Treatment failure of P. vivax malaria after anti-malarial drug treatment might not necessarily be an indication of the emergence of CRPv strains. There could be other factors contributing to the failure such as malabsorpition of the drug, relapse, poor drug quality, re-infection, low level of drug in blood, and recrudence of parasitemia [28]. In this study, however, the possible causes of the treatment failure were either malabsorption of the drug or recrudescence of parasitemia. Because most of the treatment failures detected in this study were at the early stage of the follow-up (Day 7, and 14, except one on day 21), on these days the blood level of CQ and its metabolites do not drop to level below minimum effective concentration. Thus, it can prevent the recurrence of parasitemia of relapse or re-infection up to 35 days [29].

Besides, for most of the early treatment failures (four), the original parasite persisted up to day 7 though their numbers were less than the day of admission. Under such a situation, it is impossible to think of the treatment failures to be due to re-infection or relapse as a new parasite needs a longer incubation period (ranges from ten to seventeen days). In addition, Baird and Hoffman [30] stated that in tropical areas like Ethiopia, the challenge of a relapse could appear frequently but does not commence before day17. In line with this assumption, relapse could not be the cause for treatment failure documented in this study as 91% of the treatment failures were detected before day 17.

Treatment failures associated with drug resistance may also be due to poor drug quality [31]. However, the quality of drug used to treat all the patients was confirmed in the laboratory using international specifications set for each test. The drug used was confirmed to have good quality and the treatment failures could not be due to poor drug quality.

In-vivo therapeutic efficacy studies remain the 'gold standard' method for assessing antimalarial drug efficacy. However, due to the difficulty in classifying true treatment failure, as recurrences of parasitemia (biological resistant) or due to malabsorption of drug by patients, supplementing it with other confirmatory tests is important. For instance measurement of CQ and its major metabolite DCQ in blood of patients with treatment failures could clearly reveal the presence of malabsorption or recurrences of resistant parasites.

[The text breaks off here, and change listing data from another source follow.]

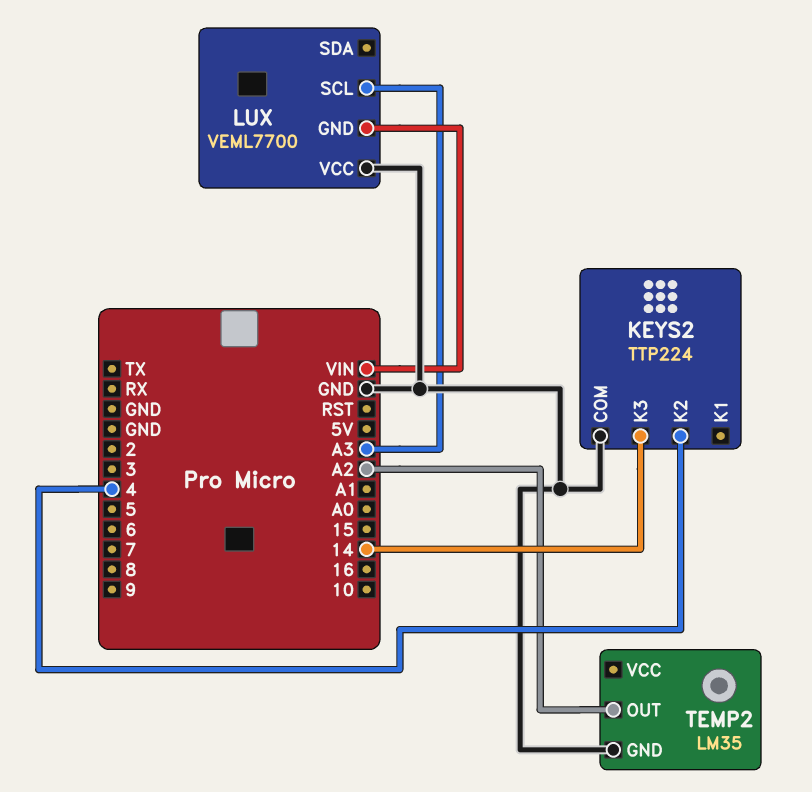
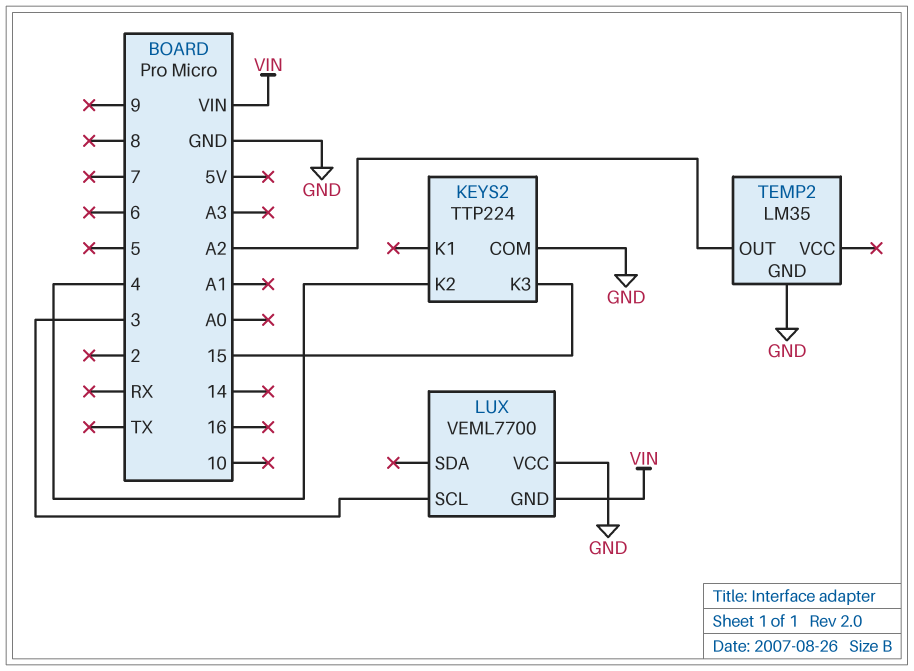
KEYS2 pin K3: 14 -> 15
LUX pin SCL: A3 -> 3

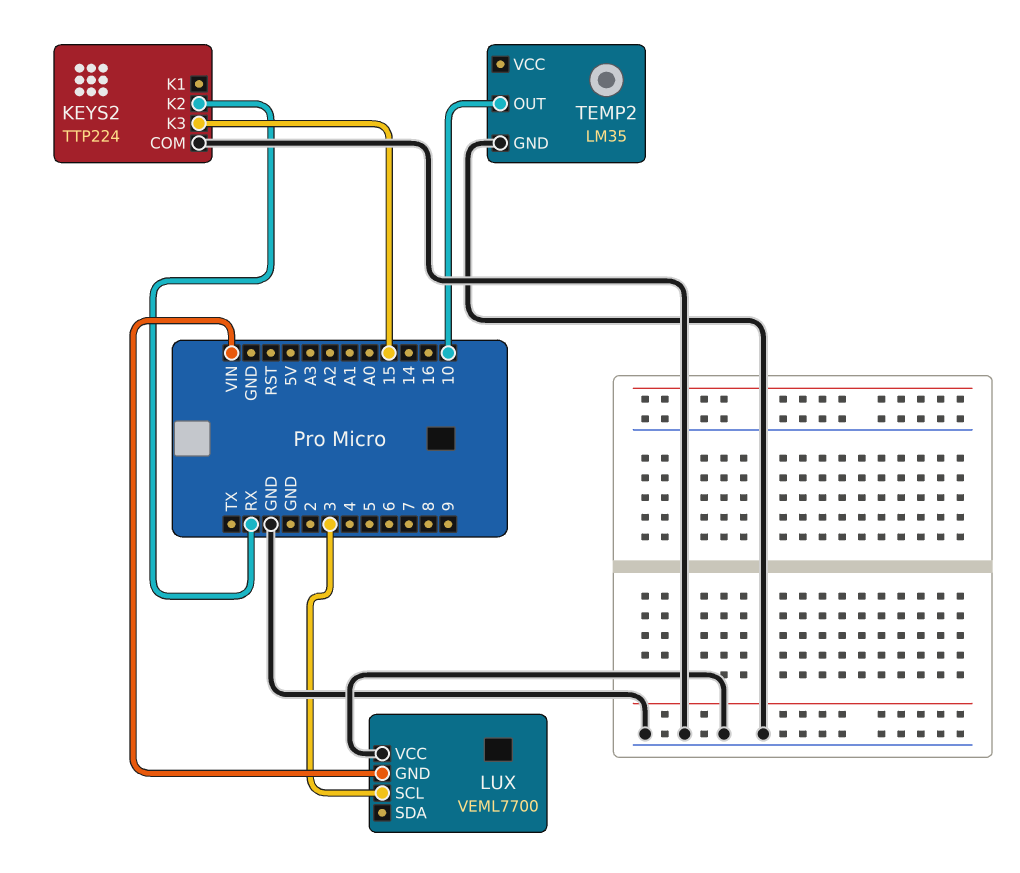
KEYS2 pin K2: 4 -> RX
TEMP2 pin OUT: A2 -> 10

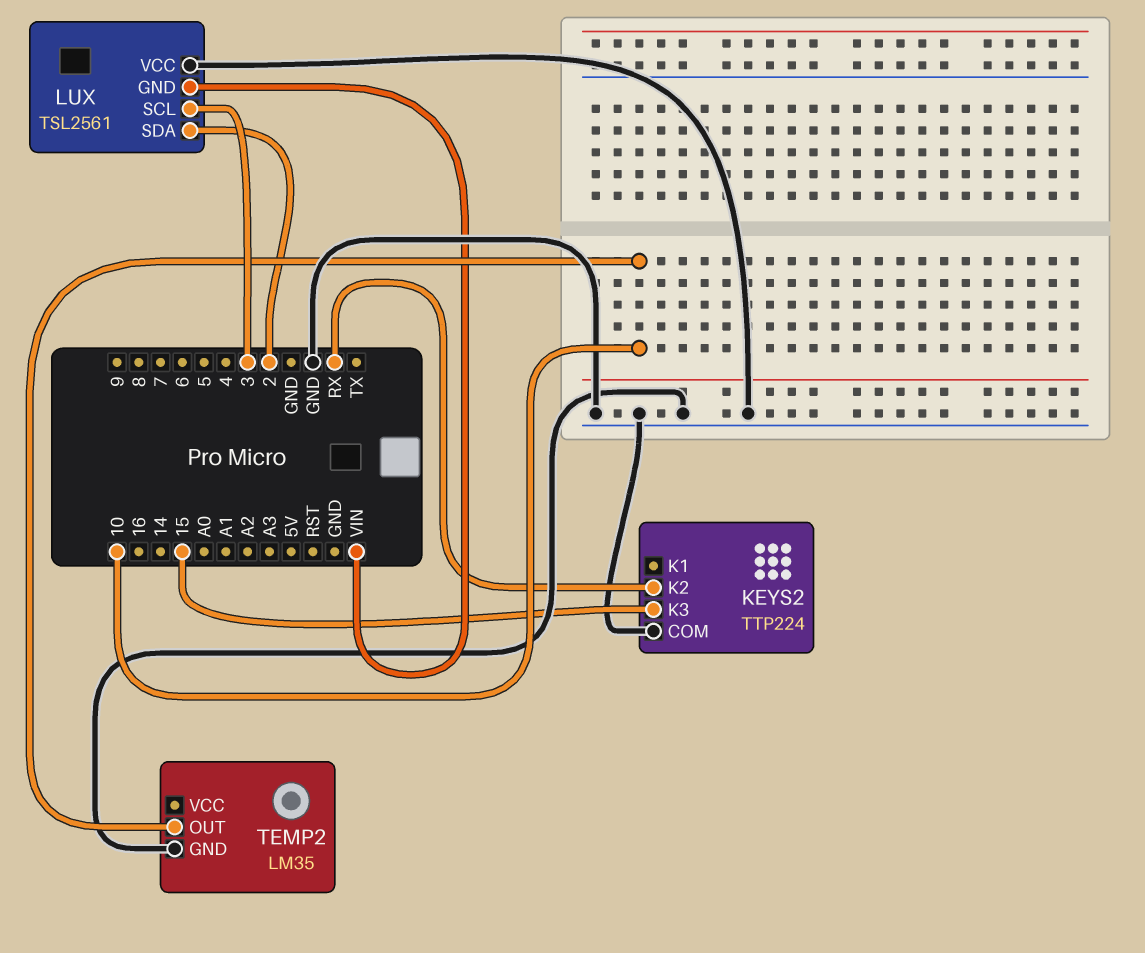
LUX: VEML7700 -> TSL2561
LUX pin SDA: none -> 2

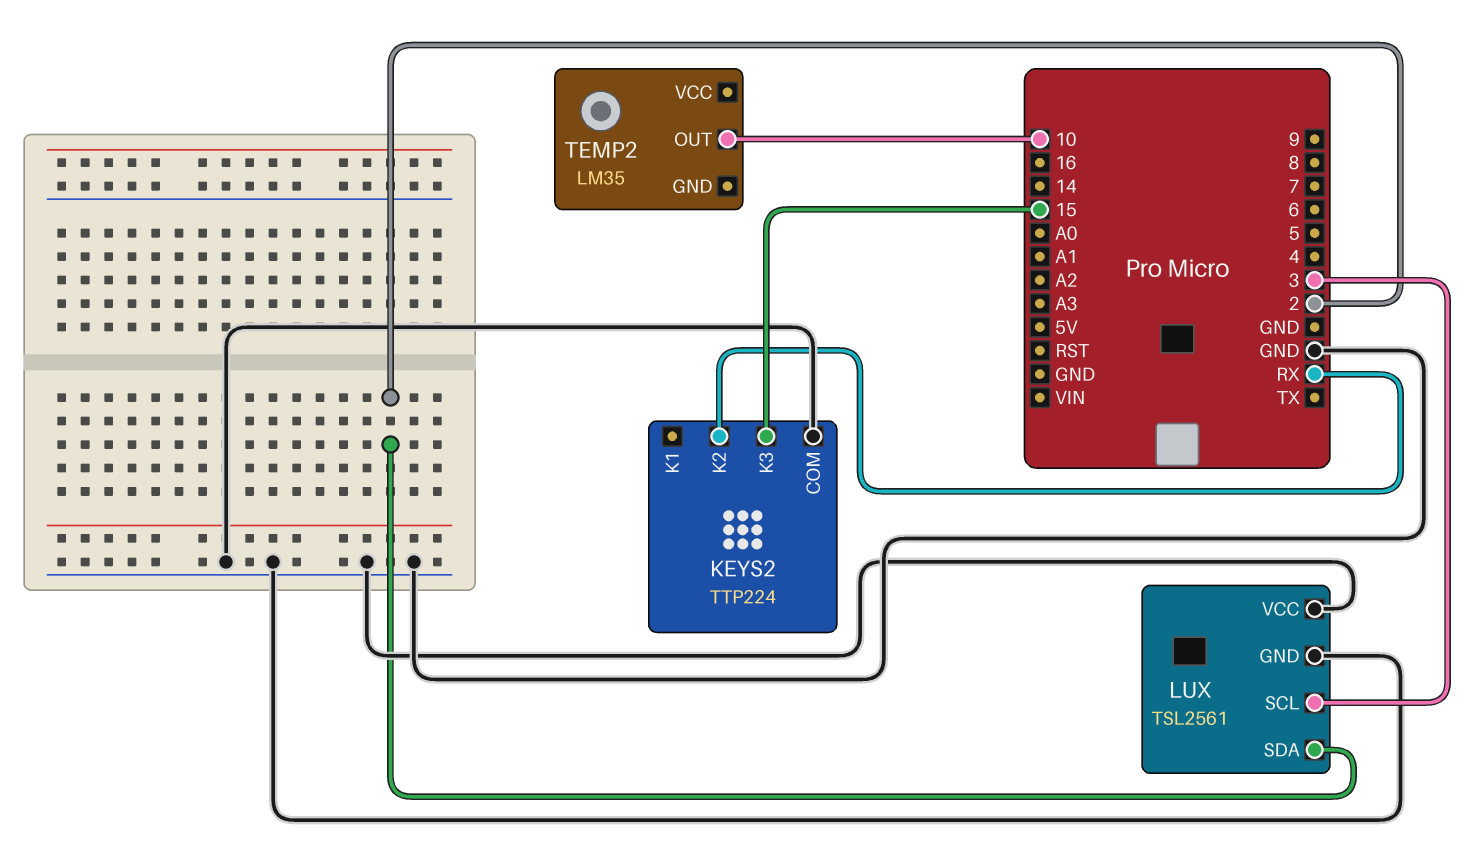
LUX pin GND: VIN -> GND
TEMP2 pin GND: GND -> none

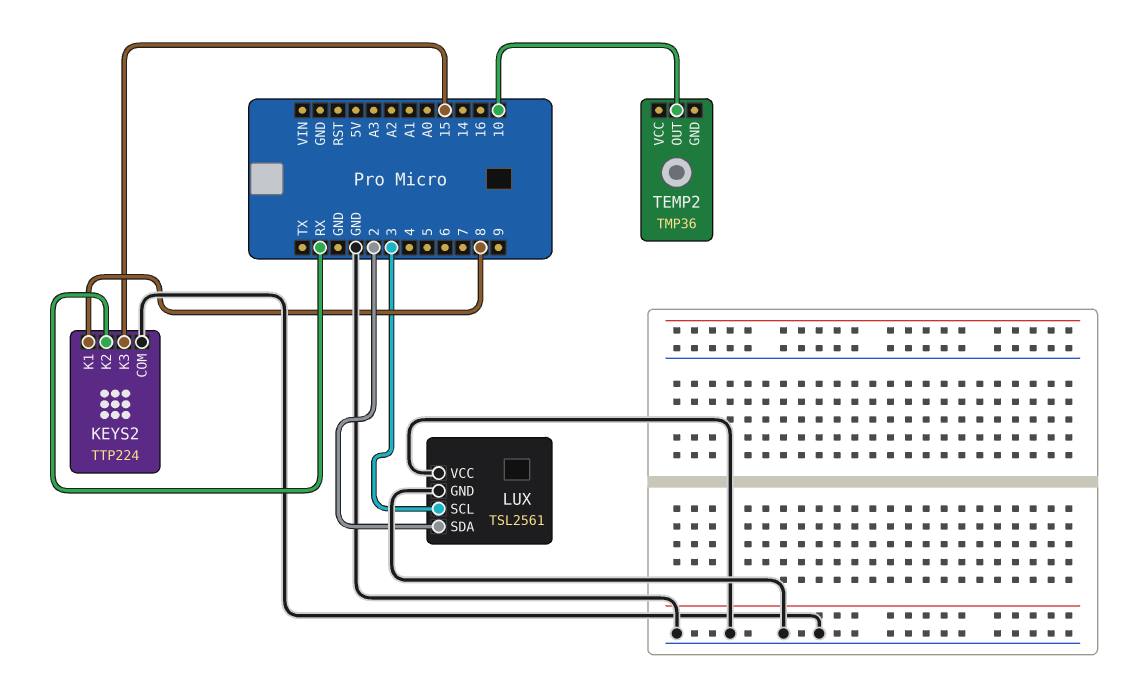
KEYS2 pin K1: none -> 8
TEMP2: LM35 -> TMP36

The treatment failure reported in this study (13%) was relatively the highest as compared to earlier few reports from Ethiopia and Africa. This report is a good indicator of the emergence and spread of chloroquine resistant P. vivax strains in malaria endemic area of Ethiopia. Thus, besides taking the right measures by the concerned bodies to control further expansion of resistance against chloquine, more study on the degree of dissemination of the resistance pattern within the P.vivax strains in other malaria endemic regions of the country is recommended to have clear picture of the country wide distribution of the problem.